A campanha midiática do Burevestnik serve como um lembrete de que a Rússia mantém a cartada da escalada nuclear, enquanto a outra cartada (energética) está sendo corroída por sanções primárias e secundárias. Os números ilustram o que está em jogo: se a Índia ou a China limitassem as importações de petróleo bruto russo devido às sanções, o Kremlin poderia perder entre US$ 1,6 bilhão e US$ 7,4 bilhões por mês em receita, uma alavanca que torna ainda mais valiosa a ameaça de um sistema que não depende de corredores marítimos ou cadeias logísticas. 

Sinal nuclear

E enquanto a Rússia exibe um teste nuclear, a Ucrânia demonstra proezas convencionais com enxames de drones que forçaram o fechamento de aeroportos de Moscou e sobrecarregaram as defesas. A Rússia admitiu ter abatido 28 drones em uma noite, mas raramente detalha os danos. 

A guerra na retaguarda agora é bidirecional: Moscou lança centenas de drones e mísseis contra Kiev, destruindo casas e forçando Zelensky a exigir mais Patriots, enquanto a Ucrânia prejudica a economia russa atacando refinarias. Apresentar o Burevestnik em meio a bombardeios convencionais e sanções energéticas transforma a dissuasão nuclear em uma camada adicional no jogo de custos: sua mera existência visa alterar os cálculos de persistência do Ocidente, em vez de oferecer utilidade tática imediata no campo de batalha.

Múltiplas mensagens

Para Trump (que chamou a Rússia de "tigre de papel" por não derrotar a Ucrânia rapidamente), o teste visa restabelecer a paridade simbólica : mesmo com um desempenho convencional medíocre, a Rússia serve como um lembrete de que mantém uma vantagem qualitativa declarada na frente nuclear . Para o Ocidente, a lição é que Moscou pode vincular as negociações de controle de armas a concessões no teatro de operações ucraniano. 

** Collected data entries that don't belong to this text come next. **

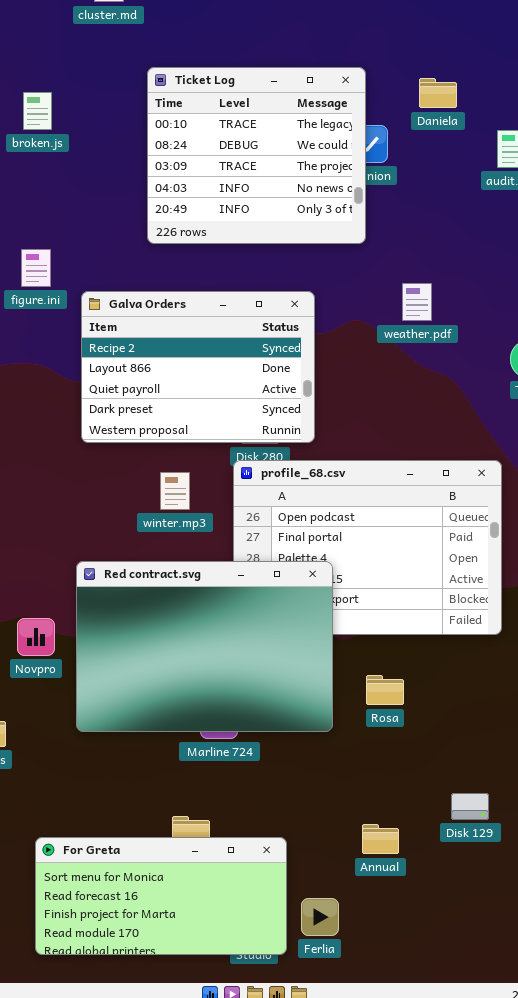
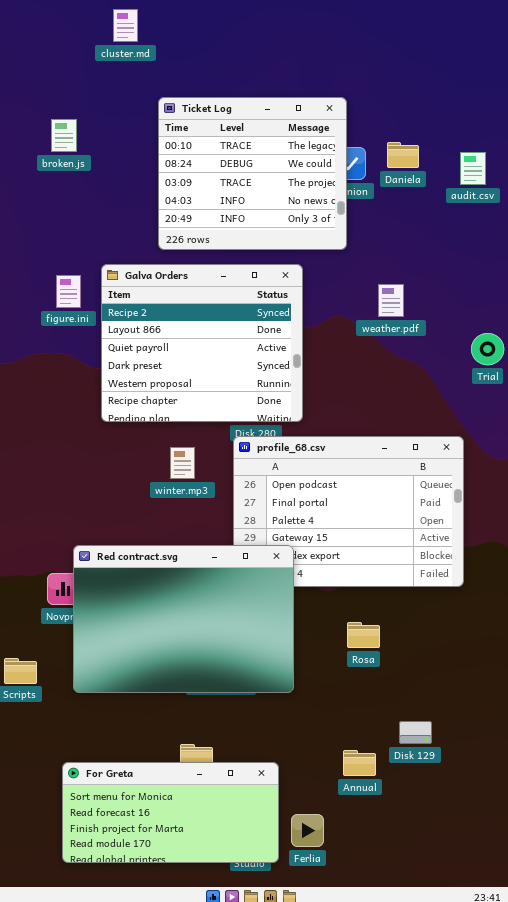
Daniela: [419,78,457,108] -> [387,142,419,168], moved
figure.ini: [21,249,51,287] -> [56,275,81,308], moved
Galva Orders: [81,291,315,443] -> [101,264,303,422], resized
Red contract.svg: [76,561,333,732] -> [73,545,294,693], moved
Disk 129: [451,793,489,820] -> [399,721,432,744], moved

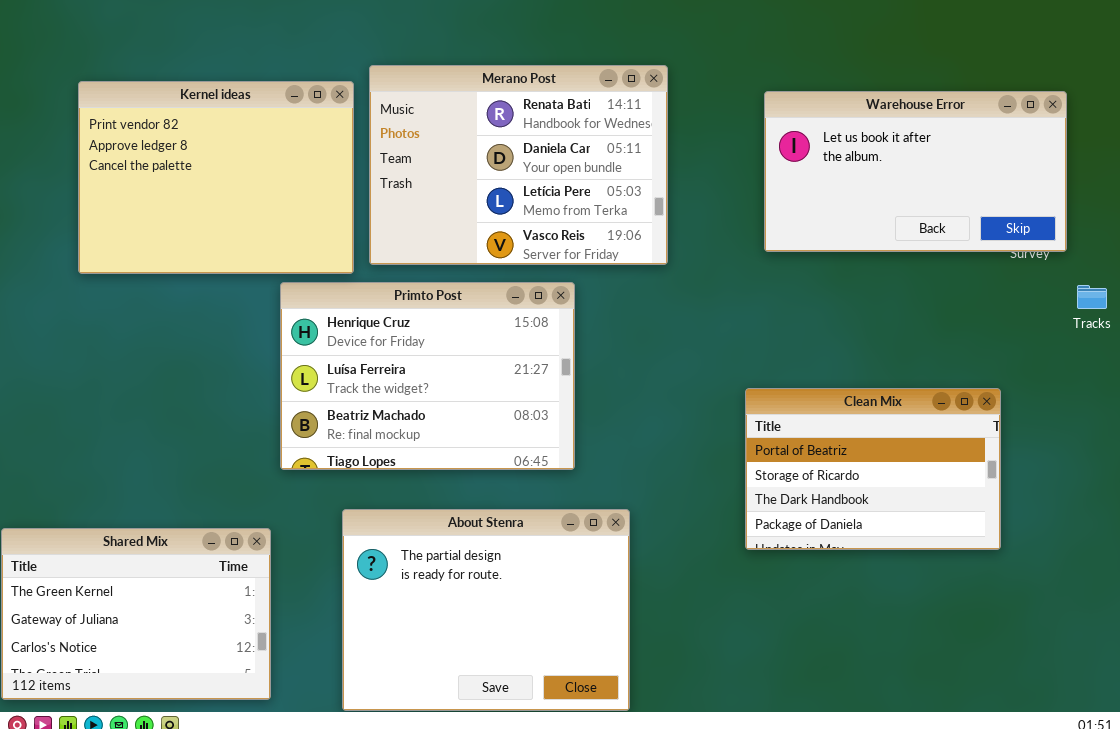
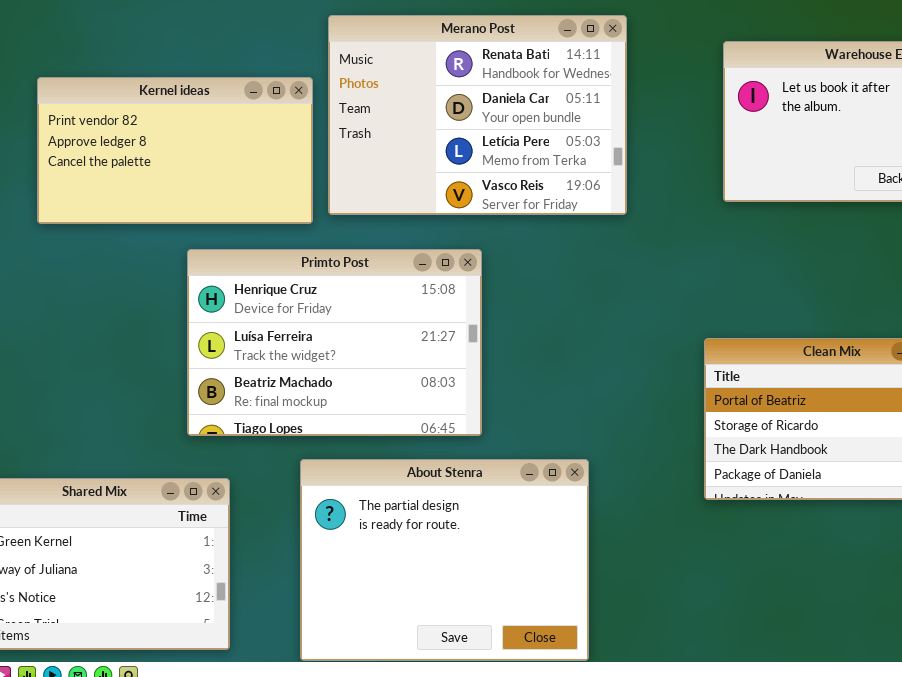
Kernel ideas: [78,81,354,274] -> [37,77,313,224], resized
Primto Post: [280,282,575,470] -> [187,249,482,436], moved

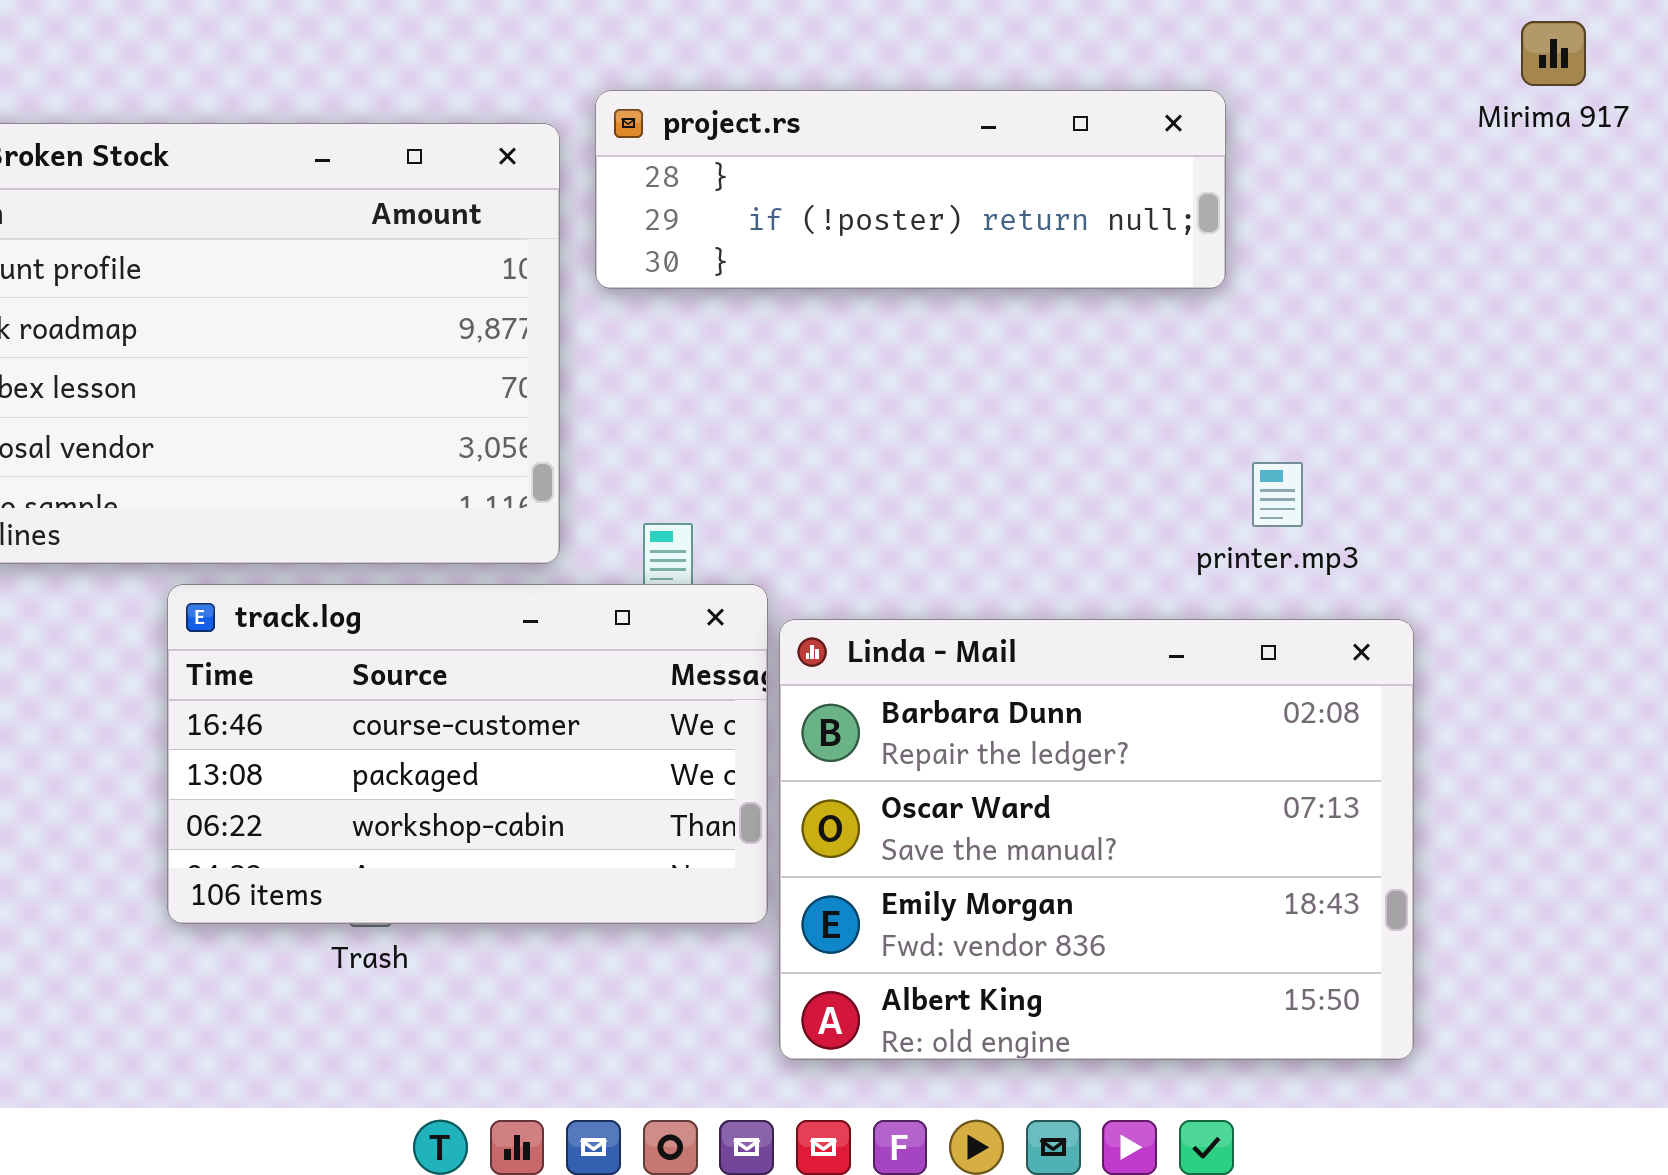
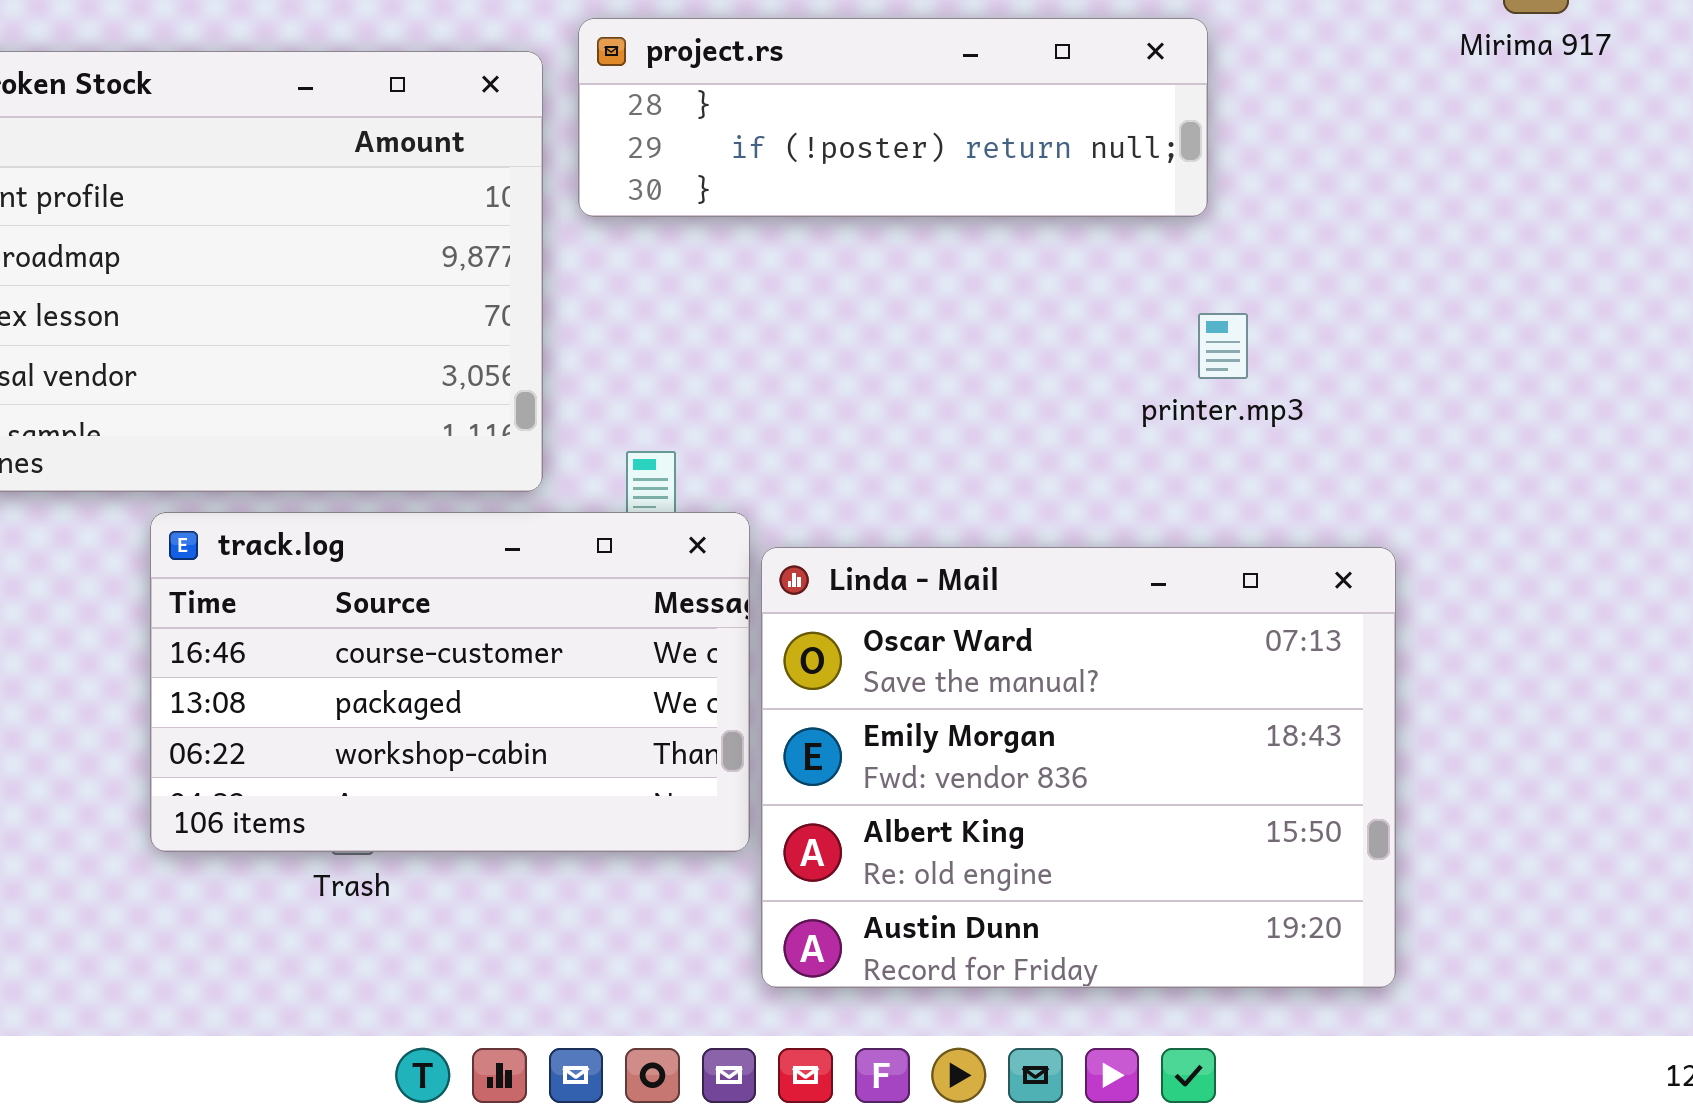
printer.mp3: [1252,462,1303,527] -> [1198,313,1248,379], moved
Linda - Mail: [779,619,1414,1060] -> [761,547,1396,988], scrolled down 1 row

Dentro do regime, Putin se apresenta como um líder que fornece "armas incomparáveis", mesmo sob sanções. O fato de Dmitriev, o enviado especial, ter comunicado os detalhes do teste em Washington sugere que o míssil está sendo usado diretamente como um instrumento de sinalização diplomática, bem como uma resposta doutrinária.

Um teste físico

Por assim dizer, o teste Burevestnik surge como uma resposta integrada a três linhas simultâneas de pressão: sanções energéticas que pressionam as receitas fiscais, ataques ucranianos profundamente enraizados que minam a percepção de invulnerabilidade interna e a evaporação de um caminho curto para a negociação com Washington após o cancelamento de Budapeste. 

O timing deliberado, a coreografia com uniformes, o eco propagandístico da “arma inigualável” e o vazamento diplomático para os Estados Unidos indicam que o objetivo não era apenas provar a física, ou “não apenas”, mas também induzir uma crença: reinstalar nas mentes de adversários e aliados a possibilidade de um salto nuclear se o Ocidente persistir em prolongar o desgaste convencional contra a Rússia.